-- PASSAGE SHOWN --
□ □ □ □ □

LineCompReader - read LINECOMP format [1028182]

sclass LineCompReader {
  new LS literals;
  IVF1<Long> onPair; // if not null, don't save pairs, but stream them to onPair instead
  int[] literalOffsets; // where they start in file
  new LongBuffer pairs;
  new LinkedHashMap<S, L<Int>> versions;
  bool byteMode;
  
  // internal, optional
  CountingInputStream countingInputStream;
  long fileSize;
  
  *() {}
  
  // takes text or gzipped input file
  *(File f) { load(f); }
  
  *(InputStream in) { load(rawByteReader(in, 128*1024)); }
  *(BufferedReader reader) { load(reader); }
  
  void load(File f) {
    fileSize = fileSize(f);
    countingInputStream = new CountingInputStream(bufferedFileInputStream(f));
    temp BufferedReader reader = isGZipFile(f)
      ? rawByteReader(gzipInputStream(countingInputStream))

□ □ □ □ □

-- DIRECTION --
Rewrite the block of declarations in the LineCompReader code that begins "new LS literals;" as a brief list, keeping each field's name, type and any stated purpose.

□ □ □ □ □

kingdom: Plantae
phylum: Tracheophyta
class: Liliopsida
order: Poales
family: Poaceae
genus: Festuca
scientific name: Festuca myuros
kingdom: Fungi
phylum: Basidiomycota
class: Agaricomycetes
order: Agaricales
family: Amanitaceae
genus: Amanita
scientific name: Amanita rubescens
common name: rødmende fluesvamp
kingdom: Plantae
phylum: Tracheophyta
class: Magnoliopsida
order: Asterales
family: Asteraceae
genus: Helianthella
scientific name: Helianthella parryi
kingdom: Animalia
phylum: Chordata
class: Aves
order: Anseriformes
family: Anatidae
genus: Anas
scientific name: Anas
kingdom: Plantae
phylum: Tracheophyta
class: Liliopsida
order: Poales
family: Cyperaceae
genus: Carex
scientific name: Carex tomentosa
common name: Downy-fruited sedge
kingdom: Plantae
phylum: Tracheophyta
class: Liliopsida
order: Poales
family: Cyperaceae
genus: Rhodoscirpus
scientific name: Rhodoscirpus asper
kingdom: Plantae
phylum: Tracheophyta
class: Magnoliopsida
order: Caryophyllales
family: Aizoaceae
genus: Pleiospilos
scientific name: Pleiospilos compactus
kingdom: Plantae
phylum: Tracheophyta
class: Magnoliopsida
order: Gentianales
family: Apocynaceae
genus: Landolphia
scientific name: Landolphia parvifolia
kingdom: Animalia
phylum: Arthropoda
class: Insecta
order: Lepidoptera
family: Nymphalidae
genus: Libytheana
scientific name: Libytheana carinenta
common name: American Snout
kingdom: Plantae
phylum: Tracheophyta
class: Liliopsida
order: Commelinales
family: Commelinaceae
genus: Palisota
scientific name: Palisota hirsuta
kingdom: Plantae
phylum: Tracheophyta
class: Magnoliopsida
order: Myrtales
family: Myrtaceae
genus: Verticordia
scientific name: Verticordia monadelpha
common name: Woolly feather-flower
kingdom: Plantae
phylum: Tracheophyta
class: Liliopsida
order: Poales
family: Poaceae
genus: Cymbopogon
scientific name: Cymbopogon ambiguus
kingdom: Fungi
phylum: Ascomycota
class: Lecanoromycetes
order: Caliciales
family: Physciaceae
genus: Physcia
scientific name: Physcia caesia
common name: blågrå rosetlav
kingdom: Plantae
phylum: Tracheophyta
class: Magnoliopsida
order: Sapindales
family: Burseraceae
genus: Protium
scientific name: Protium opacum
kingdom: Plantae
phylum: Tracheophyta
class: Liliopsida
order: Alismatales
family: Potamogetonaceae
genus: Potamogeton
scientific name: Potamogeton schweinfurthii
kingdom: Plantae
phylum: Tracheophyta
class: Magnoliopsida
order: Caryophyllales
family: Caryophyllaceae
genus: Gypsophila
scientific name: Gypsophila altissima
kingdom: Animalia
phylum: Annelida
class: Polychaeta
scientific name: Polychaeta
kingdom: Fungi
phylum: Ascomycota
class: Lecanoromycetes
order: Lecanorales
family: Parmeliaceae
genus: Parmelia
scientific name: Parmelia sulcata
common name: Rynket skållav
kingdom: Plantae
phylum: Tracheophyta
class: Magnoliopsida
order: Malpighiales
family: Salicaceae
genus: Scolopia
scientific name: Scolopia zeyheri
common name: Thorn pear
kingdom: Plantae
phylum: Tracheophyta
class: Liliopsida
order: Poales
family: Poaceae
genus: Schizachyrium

□ □ □ □ □

-- SOLVED PROBLEM --
- literals: a new LS
- onPair: an IVF1<Long>; if not null, pairs are streamed to it instead of being saved
- literalOffsets: an int[] recording where the literals start in the file
- pairs: a new LongBuffer
- versions: a new LinkedHashMap<S, L<Int>>
- byteMode: a bool